Bevacizumab Patients Require Close Monitoring of Risks

• BOSTON—The monoclonal antibody bevacizumab (Avastin) is likely to have a variety of uses in cancer treatment but also carries with it risks that require careful monitoring by oncology nursing staff, Caroline Clark, RN, of Memorial Sloan-Kettering Cancer Center, said at the Oncology Nursing Society 31st Annual Congress (abstract 43). Jeanine Gordon, BSN, OCN, was coauthor.

Bevacizumab is approved for the first-line treatment of unresectable, locally advanced, recurrent or metastatic nonsquamous, non-small-cell lung cancer (NSCLC), and for first- or second-line treatment of metastatic colorectal carcinoma. For NSCLC, bevacizumab is given in combination with carboplatin and paclitaxel. For metastatic colorectal cancer, it is given in combination with intravenous 5-fluorouracil-based regimens.

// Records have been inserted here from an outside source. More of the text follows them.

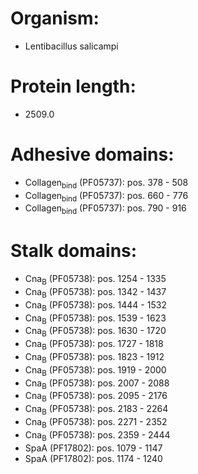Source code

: * Organism:
- Lentibacillus salicampi
* Protein length:
- 2509.0
* Adhesive domains:
- Collagen_bind (PF05737): pos. 378 - 508
- Collagen_bind (PF05737): pos. 660 - 776
- Collagen_bind (PF05737): pos. 790 - 916
* Stalk domains:
- Cna_B (PF05738): pos. 1254 - 1335
- Cna_B (PF05738): pos. 1342 - 1437
- Cna_B (PF05738): pos. 1444 - 1532
- Cna_B (PF05738): pos. 1539 - 1623
- Cna_B (PF05738): pos. 1630 - 1720
- Cna_B (PF05738): pos. 1727 - 1818
- Cna_B (PF05738): pos. 1823 - 1912
- Cna_B (PF05738): pos. 1919 - 2000
- Cna_B (PF05738): pos. 2007 - 2088
- Cna_B (PF05738): pos. 2095 - 2176
- Cna_B (PF05738): pos. 2183 - 2264
- Cna_B (PF05738): pos. 2271 - 2352
- Cna_B (PF05738): pos. 2359 - 2444
- SpaA (PF17802): pos. 1079 - 1147
- SpaA (PF17802): pos. 1174 - 1240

Ms. Clark said that patients with metastatic colorectal cancer should be monitored for evidence of GI perforation and wound dehiscence while NSCLC patients are at risk for life-threatening hemoptysis and bleeding. Severe hypertension, proteinuria, and congestive heart failure have also been reported. She noted that bevacizumab is not approved for squamous cell NSCLC and is not usually given to those patients because squamous cell tumors are centrally located near main blood vessels, putting these patients at high risk for life-threatening hemoptysis.

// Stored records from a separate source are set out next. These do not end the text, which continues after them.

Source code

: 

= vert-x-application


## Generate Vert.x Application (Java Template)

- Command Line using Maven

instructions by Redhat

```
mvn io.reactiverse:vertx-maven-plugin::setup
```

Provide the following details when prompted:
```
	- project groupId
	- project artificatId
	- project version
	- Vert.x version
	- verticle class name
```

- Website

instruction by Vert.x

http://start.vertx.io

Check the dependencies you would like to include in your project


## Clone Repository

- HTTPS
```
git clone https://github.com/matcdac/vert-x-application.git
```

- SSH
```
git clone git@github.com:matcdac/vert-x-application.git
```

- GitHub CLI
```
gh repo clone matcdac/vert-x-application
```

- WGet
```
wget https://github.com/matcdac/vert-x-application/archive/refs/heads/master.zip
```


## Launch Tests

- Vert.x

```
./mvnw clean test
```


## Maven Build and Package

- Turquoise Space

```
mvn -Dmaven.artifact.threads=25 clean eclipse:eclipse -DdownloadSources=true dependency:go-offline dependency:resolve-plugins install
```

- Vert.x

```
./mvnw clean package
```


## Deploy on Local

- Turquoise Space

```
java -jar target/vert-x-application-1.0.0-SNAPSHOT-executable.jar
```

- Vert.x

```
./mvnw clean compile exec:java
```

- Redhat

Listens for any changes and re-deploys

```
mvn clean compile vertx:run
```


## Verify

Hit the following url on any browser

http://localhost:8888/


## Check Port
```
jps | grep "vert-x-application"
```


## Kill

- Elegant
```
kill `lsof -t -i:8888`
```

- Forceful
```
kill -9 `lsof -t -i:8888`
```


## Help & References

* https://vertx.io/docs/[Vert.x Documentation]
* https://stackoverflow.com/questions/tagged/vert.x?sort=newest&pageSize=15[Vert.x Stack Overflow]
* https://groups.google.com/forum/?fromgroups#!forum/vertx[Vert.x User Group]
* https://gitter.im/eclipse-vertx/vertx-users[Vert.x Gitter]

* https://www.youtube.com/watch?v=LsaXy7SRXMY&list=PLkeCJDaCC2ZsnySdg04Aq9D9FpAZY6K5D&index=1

Most bevacizumab patients benefit greatly from the drug and do not have serious problems. Ms. Clark described a retrospective chart review of 20 lung cancer patients: 17 received bevacizumab plus standard chemotherapy and 3 received bevacizumab alone. Of these 20 patients, 7 had no adverse events, 3 had minor bleeding, 3 had hypertension that was managed with antihypertensives, 2 had thromboembolic events, and 1 had a brief, non-life-threatening hemoptysis. That patient discontinued the drug, as did 3 others, mostly due to fatigue.

The recommended nursing assessment includes careful investigation of concurrent medications (eg, nonsteroidal anti-inflammatory drugs, which increase bleeding risk); urinalysis to check for proteinuria; monitoring for hypersensitivity reactions; and blood pressure monitoring. Ms. Clark said that if blood pressure rises above 150/100 mm Hg, the physician should be notified to reevaluate the use of bevacizumab in the patient.

Due to the increased risk of wound dehiscence associated with bevacizumab, Ms. Clark said that current recommendations are to delay the start of therapy until 28 days after surgery and to reevaluate the surgical wound regularly.